> **Exercise description**
Convert the lines of each item below into a numbered list, skipping any blank lines. Leave the pictures out of your answer.

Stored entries
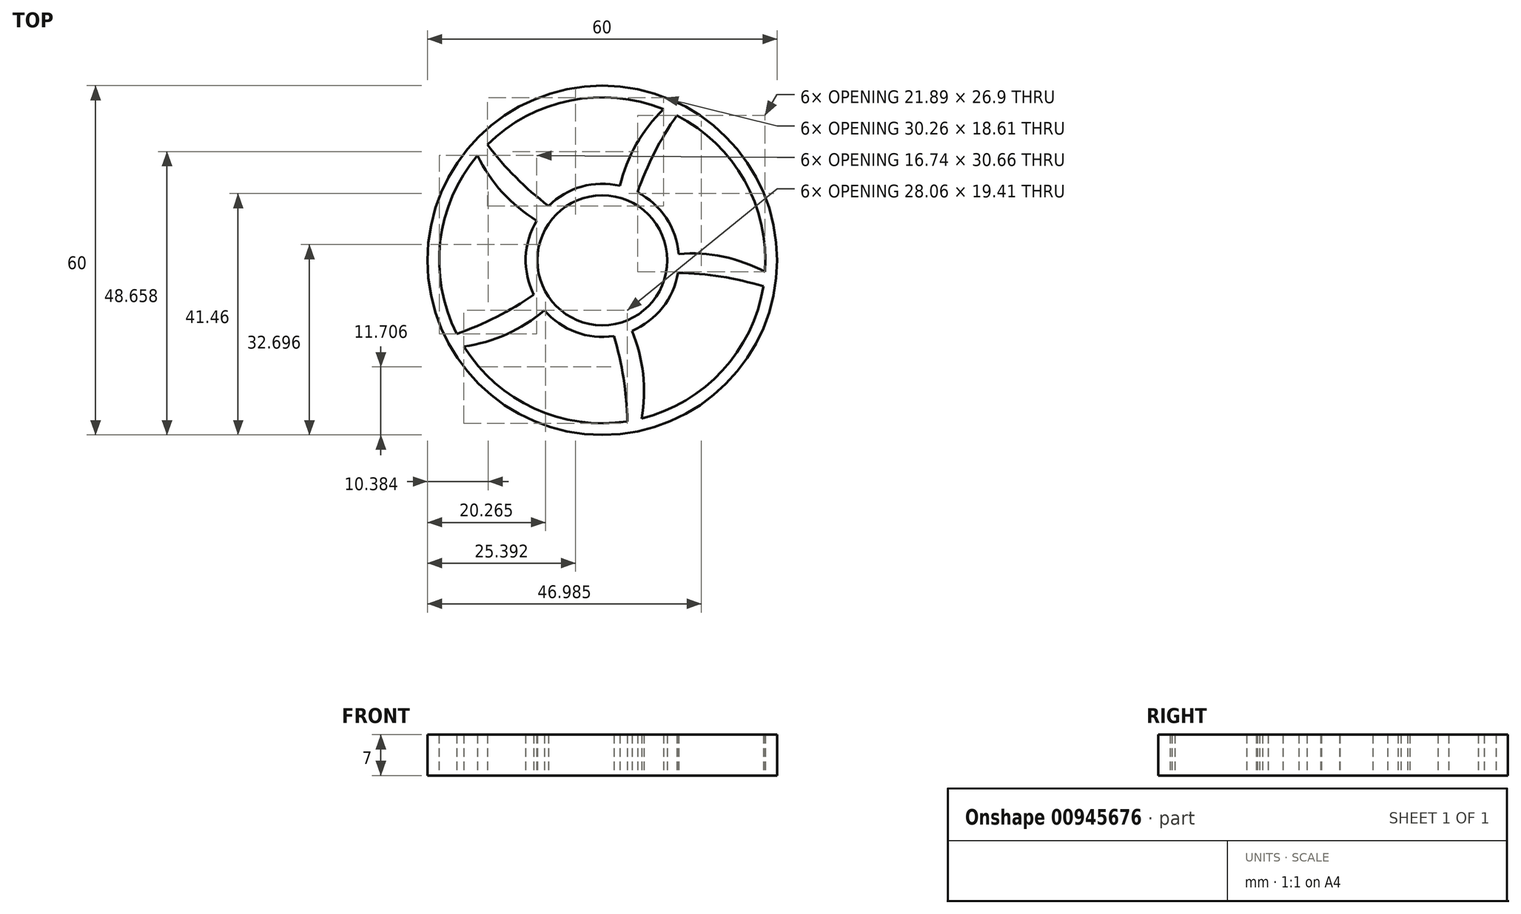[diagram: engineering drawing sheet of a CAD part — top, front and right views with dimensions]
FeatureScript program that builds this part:
annotation { "Feature Type Name" : "Feature", "Feature Type Description" : "" }
export const myFeature = defineFeature(function(context is Context, id is Id, definition is map)
    precondition{}
    {
        {
            var Q0;
            Q0=qCreatedBy(makeId("Top.planeOp"),FACE);
            var sketch = newSketch(context, id + "F0", { "sketchPlane" : qUnion([Q0])});
            skCircle(sketch, "E0", {"center": v(0, 0) * mm, "radius": 11.15 * mm});
            skCircle(sketch, "E1.0", {"center": v(0, 0) * mm, "radius": 13.15 * mm});
            skArc(sketch, "E2", {"start": v(-21.43, 18.03) * mm, "mid": v(-17.14, 11.69) * mm, "end": v(-11.25, 6.82) * mm});
            skArc(sketch, "E3", {"start": v(-19.74, 19.86) * mm, "mid": v(-14.85, 14.25) * mm, "end": v(-9.24, 9.35) * mm});
            skCircle(sketch, "E4", {"center": v(0, 0) * mm, "radius": 28 * mm});
            skCircle(sketch, "E5.0", {"center": v(0, 0) * mm, "radius": 30 * mm});
            skArc(sketch, "E6.1.0", {"start": v(-24.99, -12.63) * mm, "mid": v(-18.14, -9.72) * mm, "end": v(-11.75, -5.9) * mm});
            skArc(sketch, "E6.1.1", {"start": v(-23.76, -14.8) * mm, "mid": v(-16.41, -12.7) * mm, "end": v(-9.96, -8.59) * mm});
            skArc(sketch, "E6.2.0", {"start": v(4.3, -27.67) * mm, "mid": v(3.63, -20.26) * mm, "end": v(1.98, -13) * mm});
            skArc(sketch, "E6.2.1", {"start": v(6.74, -27.18) * mm, "mid": v(7, -19.53) * mm, "end": v(5.1, -12.12) * mm});
            skArc(sketch, "E6.3.0", {"start": v(27.64, -4.47) * mm, "mid": v(20.39, -2.8) * mm, "end": v(12.98, -2.13) * mm});
            skArc(sketch, "E6.3.1", {"start": v(27.93, -1.99) * mm, "mid": v(20.74, 0.62) * mm, "end": v(13.1, 1.1) * mm});
            skArc(sketch, "E6.4.0", {"start": v(12.79, 24.9) * mm, "mid": v(8.97, 18.52) * mm, "end": v(6.04, 11.68) * mm});
            skArc(sketch, "E6.4.1", {"start": v(10.52, 25.95) * mm, "mid": v(5.82, 19.92) * mm, "end": v(3, 12.8) * mm});
            skSolve(sketch);
        }
        {
            var Q0;
            Q0=makeQuery(id+"F0.imprint","IMPRINT",FACE,{"disambiguationData":[TD([[makeQuery(id+"F0.imprint","IMPRINT",EDGE,{"derivedFrom":sQuery(id+"F0.wireOp",EDGE,"E0")}),-1.0]])]});
            var Q1;
            {var subQ0=sQuery(id+"F0.wireOp",EDGE,"E2");Q1=makeQuery(id+"F0.imprint","IMPRINT",FACE,{"disambiguationData":[TD([[makeQuery(id+"F0.imprint","IMPRINT",EDGE,{"derivedFrom":subQ0}),1.0]])]});}
            var Q2;
            {var subQ0=sQuery(id+"F0.wireOp",EDGE,"E6.4.0");Q2=makeQuery(id+"F0.imprint","IMPRINT",FACE,{"disambiguationData":[TD([[makeQuery(id+"F0.imprint","IMPRINT",EDGE,{"derivedFrom":subQ0}),-1.0]])]});}
            var Q3;
            {var subQ0=sQuery(id+"F0.wireOp",EDGE,"E6.3.0");Q3=makeQuery(id+"F0.imprint","IMPRINT",FACE,{"disambiguationData":[TD([[makeQuery(id+"F0.imprint","IMPRINT",EDGE,{"derivedFrom":subQ0}),-1.0]])]});}
            var Q4;
            {var subQ0=sQuery(id+"F0.wireOp",EDGE,"E6.2.0");Q4=makeQuery(id+"F0.imprint","IMPRINT",FACE,{"disambiguationData":[TD([[makeQuery(id+"F0.imprint","IMPRINT",EDGE,{"derivedFrom":subQ0}),-1.0]])]});}
            var Q5;
            {var subQ0=sQuery(id+"F0.wireOp",EDGE,"E6.1.0");Q5=makeQuery(id+"F0.imprint","IMPRINT",FACE,{"disambiguationData":[TD([[makeQuery(id+"F0.imprint","IMPRINT",EDGE,{"derivedFrom":subQ0}),-1.0]])]});}
            var Q6;
            Q6=makeQuery(id+"F0.imprint","IMPRINT",FACE,{"disambiguationData":[TD([[makeQuery(id+"F0.imprint","IMPRINT",EDGE,{"derivedFrom":sQuery(id+"F0.wireOp",EDGE,"E5.0")}),1.0]])]});
            extrude(context, id + "F1", {"entities" : qUnion([Q0, Q1, Q2, Q3, Q4, Q5, Q6]), "depth" : 7 * mm, "offsetDistance" : 25 * mm});
        }
    });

> **Solution to the problem**
1. [diagram: engineering drawing sheet of a CAD part — top, front and right views with dimensions]
2. FeatureScript program that builds this part:
3. annotation { "Feature Type Name" : "Feature", "Feature Type Description" : "" }
4. export const myFeature = defineFeature(function(context is Context, id is Id, definition is map)
5.     precondition{}
6.     {
7.         {
8.             var Q0;
9.             Q0=qCreatedBy(makeId("Top.planeOp"),FACE);
10.             var sketch = newSketch(context, id + "F0", { "sketchPlane" : qUnion([Q0])});
11.             skCircle(sketch, "E0", {"center": v(0, 0) * mm, "radius": 11.15 * mm});
12.             skCircle(sketch, "E1.0", {"center": v(0, 0) * mm, "radius": 13.15 * mm});
13.             skArc(sketch, "E2", {"start": v(-21.43, 18.03) * mm, "mid": v(-17.14, 11.69) * mm, "end": v(-11.25, 6.82) * mm});
14.             skArc(sketch, "E3", {"start": v(-19.74, 19.86) * mm, "mid": v(-14.85, 14.25) * mm, "end": v(-9.24, 9.35) * mm});
15.             skCircle(sketch, "E4", {"center": v(0, 0) * mm, "radius": 28 * mm});
16.             skCircle(sketch, "E5.0", {"center": v(0, 0) * mm, "radius": 30 * mm});
17.             skArc(sketch, "E6.1.0", {"start": v(-24.99, -12.63) * mm, "mid": v(-18.14, -9.72) * mm, "end": v(-11.75, -5.9) * mm});
18.             skArc(sketch, "E6.1.1", {"start": v(-23.76, -14.8) * mm, "mid": v(-16.41, -12.7) * mm, "end": v(-9.96, -8.59) * mm});
19.             skArc(sketch, "E6.2.0", {"start": v(4.3, -27.67) * mm, "mid": v(3.63, -20.26) * mm, "end": v(1.98, -13) * mm});
20.             skArc(sketch, "E6.2.1", {"start": v(6.74, -27.18) * mm, "mid": v(7, -19.53) * mm, "end": v(5.1, -12.12) * mm});
21.             skArc(sketch, "E6.3.0", {"start": v(27.64, -4.47) * mm, "mid": v(20.39, -2.8) * mm, "end": v(12.98, -2.13) * mm});
22.             skArc(sketch, "E6.3.1", {"start": v(27.93, -1.99) * mm, "mid": v(20.74, 0.62) * mm, "end": v(13.1, 1.1) * mm});
23.             skArc(sketch, "E6.4.0", {"start": v(12.79, 24.9) * mm, "mid": v(8.97, 18.52) * mm, "end": v(6.04, 11.68) * mm});
24.             skArc(sketch, "E6.4.1", {"start": v(10.52, 25.95) * mm, "mid": v(5.82, 19.92) * mm, "end": v(3, 12.8) * mm});
25.             skSolve(sketch);
26.         }
27.         {
28.             var Q0;
29.             Q0=makeQuery(id+"F0.imprint","IMPRINT",FACE,{"disambiguationData":[TD([[makeQuery(id+"F0.imprint","IMPRINT",EDGE,{"derivedFrom":sQuery(id+"F0.wireOp",EDGE,"E0")}),-1.0]])]});
30.             var Q1;
31.             {var subQ0=sQuery(id+"F0.wireOp",EDGE,"E2");Q1=makeQuery(id+"F0.imprint","IMPRINT",FACE,{"disambiguationData":[TD([[makeQuery(id+"F0.imprint","IMPRINT",EDGE,{"derivedFrom":subQ0}),1.0]])]});}
32.             var Q2;
33.             {var subQ0=sQuery(id+"F0.wireOp",EDGE,"E6.4.0");Q2=makeQuery(id+"F0.imprint","IMPRINT",FACE,{"disambiguationData":[TD([[makeQuery(id+"F0.imprint","IMPRINT",EDGE,{"derivedFrom":subQ0}),-1.0]])]});}
34.             var Q3;
35.             {var subQ0=sQuery(id+"F0.wireOp",EDGE,"E6.3.0");Q3=makeQuery(id+"F0.imprint","IMPRINT",FACE,{"disambiguationData":[TD([[makeQuery(id+"F0.imprint","IMPRINT",EDGE,{"derivedFrom":subQ0}),-1.0]])]});}
36.             var Q4;
37.             {var subQ0=sQuery(id+"F0.wireOp",EDGE,"E6.2.0");Q4=makeQuery(id+"F0.imprint","IMPRINT",FACE,{"disambiguationData":[TD([[makeQuery(id+"F0.imprint","IMPRINT",EDGE,{"derivedFrom":subQ0}),-1.0]])]});}
38.             var Q5;
39.             {var subQ0=sQuery(id+"F0.wireOp",EDGE,"E6.1.0");Q5=makeQuery(id+"F0.imprint","IMPRINT",FACE,{"disambiguationData":[TD([[makeQuery(id+"F0.imprint","IMPRINT",EDGE,{"derivedFrom":subQ0}),-1.0]])]});}
40.             var Q6;
41.             Q6=makeQuery(id+"F0.imprint","IMPRINT",FACE,{"disambiguationData":[TD([[makeQuery(id+"F0.imprint","IMPRINT",EDGE,{"derivedFrom":sQuery(id+"F0.wireOp",EDGE,"E5.0")}),1.0]])]});
42.             extrude(context, id + "F1", {"entities" : qUnion([Q0, Q1, Q2, Q3, Q4, Q5, Q6]), "depth" : 7 * mm, "offsetDistance" : 25 * mm});
43.         }
44.     });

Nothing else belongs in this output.